Document segment:
--
CuWide: Towards Efficient Flow-based Training for Sparse Wide Models on GPUs
Xupeng Miao,Lingxiao Ma,Zhi Yang,Yingxia Shao,Bin Cui,Lele Yu,Jiawei Jiang
DOI: https://doi.org/10.1109/tkde.2020.3038109
IF: 9.235
2020-01-01
IEEE Transactions on Knowledge and Data Engineering
Abstract:Wide models such as generalized linear models and factorization-based models have been extensively used in various predictive applications, e.g., recommendation, CTR prediction, and image recognition. Due to the memory bounded property of the models, the performance improvement on CPU is reaching the limitation. GPU is known to have many computation units and high memory bandwidth, and becomes a promising platform for training machine learning models. However, the GPU training for the wide models is far from optimal due to the sparsity and irregularity in wide models. The existing GPU-based wide models are even slower than the ones using CPU. The classical training schema of the wide models does not optimized for the GPU architecture, which suffers from large amount of random memory accesses and redundant read/write of intermediate values. In this paper, we propose an efficient GPU-training framework for the large-scale wide models, named cuWide. To fully benefit from the memory hierarchy of GPU, cuWide applies a new flow-based schema for training, which leverages the spatial and temporal locality of wide models to drastically reduce the amount of communication with GPU global memory. To do so, we adopt a bigraph computation model to efficiently realize the flow-based schema and exploit three flexible interfaces for programming. Further, we use the 2D partition of mini-batch (in sample and feature dimensions) with proposed graph abstraction to optimize GPU memory access for sparse data, and apply several spatial-temporal caching mechanisms (importance-based model caching and cross-stage accumulation caching mechanisms) to achieve a high performance kernel. To efficiently implement cuWide, we also propose several GPU-oriented optimizations, including feature-oriented data layout to enhance the data locality, replication mechanism to reduce update conflicts in shared memory, and multi-stream scheduling to overlap data transferring and kernel computing. We show that c-Wide can be up to more than 20× faster than the state-of-the-art GPU solutions and multi-core CPU solutions.
--
Data extract:
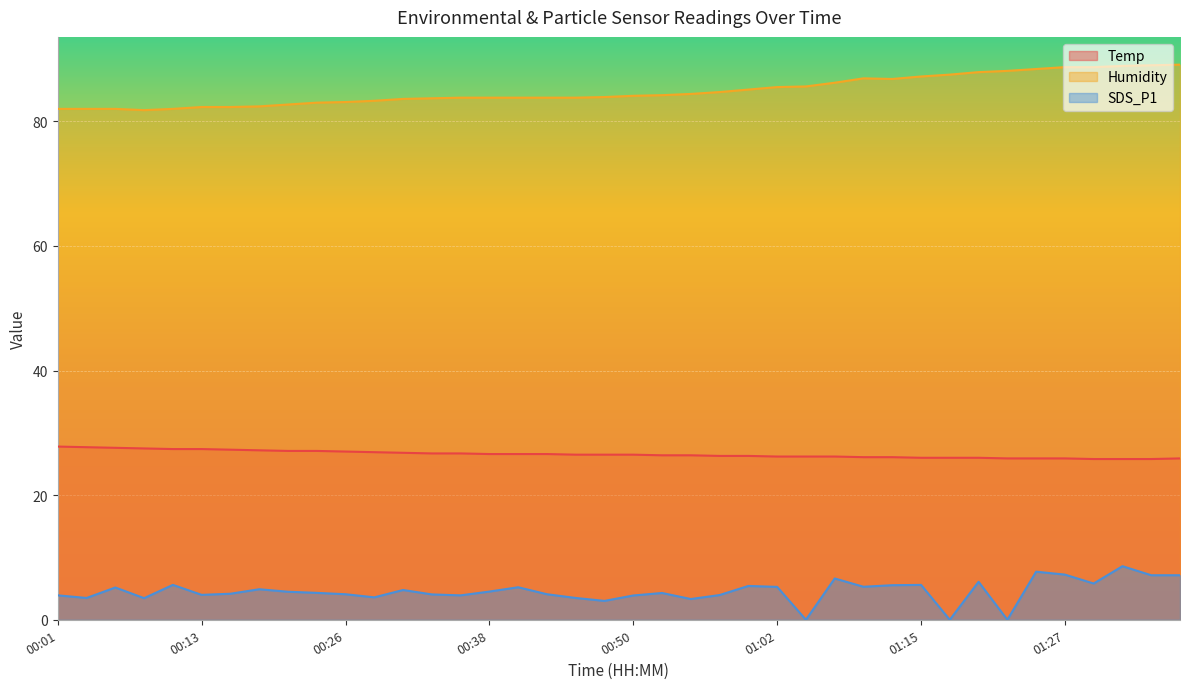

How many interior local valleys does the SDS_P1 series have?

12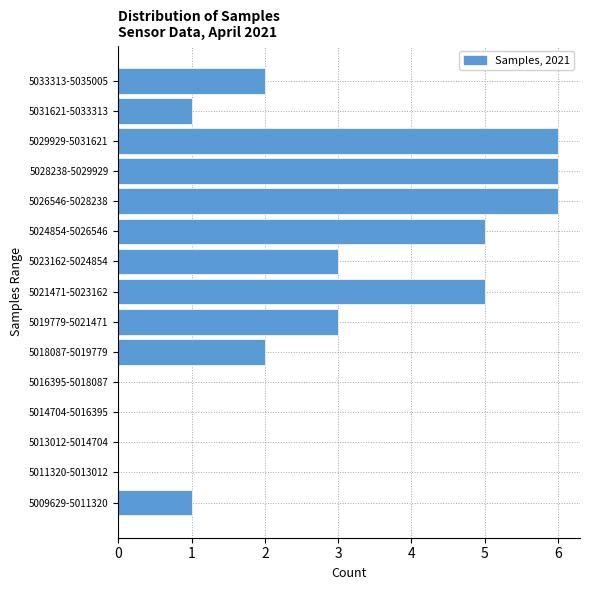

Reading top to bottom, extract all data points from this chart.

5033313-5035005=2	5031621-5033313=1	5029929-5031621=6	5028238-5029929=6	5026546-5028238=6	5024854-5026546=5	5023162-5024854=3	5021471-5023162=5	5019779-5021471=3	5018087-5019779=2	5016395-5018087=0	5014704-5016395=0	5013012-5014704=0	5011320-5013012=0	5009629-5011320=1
--
Activity: Copy out the whole cuWide paper entry above word for word, from the title line through the last sentence of the abstract.

The completed task:
CuWide: Towards Efficient Flow-based Training for Sparse Wide Models on GPUs
Xupeng Miao,Lingxiao Ma,Zhi Yang,Yingxia Shao,Bin Cui,Lele Yu,Jiawei Jiang
DOI: https://doi.org/10.1109/tkde.2020.3038109
IF: 9.235
2020-01-01
IEEE Transactions on Knowledge and Data Engineering
Abstract:Wide models such as generalized linear models and factorization-based models have been extensively used in various predictive applications, e.g., recommendation, CTR prediction, and image recognition. Due to the memory bounded property of the models, the performance improvement on CPU is reaching the limitation. GPU is known to have many computation units and high memory bandwidth, and becomes a promising platform for training machine learning models. However, the GPU training for the wide models is far from optimal due to the sparsity and irregularity in wide models. The existing GPU-based wide models are even slower than the ones using CPU. The classical training schema of the wide models does not optimized for the GPU architecture, which suffers from large amount of random memory accesses and redundant read/write of intermediate values. In this paper, we propose an efficient GPU-training framework for the large-scale wide models, named cuWide. To fully benefit from the memory hierarchy of GPU, cuWide applies a new flow-based schema for training, which leverages the spatial and temporal locality of wide models to drastically reduce the amount of communication with GPU global memory. To do so, we adopt a bigraph computation model to efficiently realize the flow-based schema and exploit three flexible interfaces for programming. Further, we use the 2D partition of mini-batch (in sample and feature dimensions) with proposed graph abstraction to optimize GPU memory access for sparse data, and apply several spatial-temporal caching mechanisms (importance-based model caching and cross-stage accumulation caching mechanisms) to achieve a high performance kernel. To efficiently implement cuWide, we also propose several GPU-oriented optimizations, including feature-oriented data layout to enhance the data locality, replication mechanism to reduce update conflicts in shared memory, and multi-stream scheduling to overlap data transferring and kernel computing. We show that c-Wide can be up to more than 20× faster than the state-of-the-art GPU solutions and multi-core CPU solutions.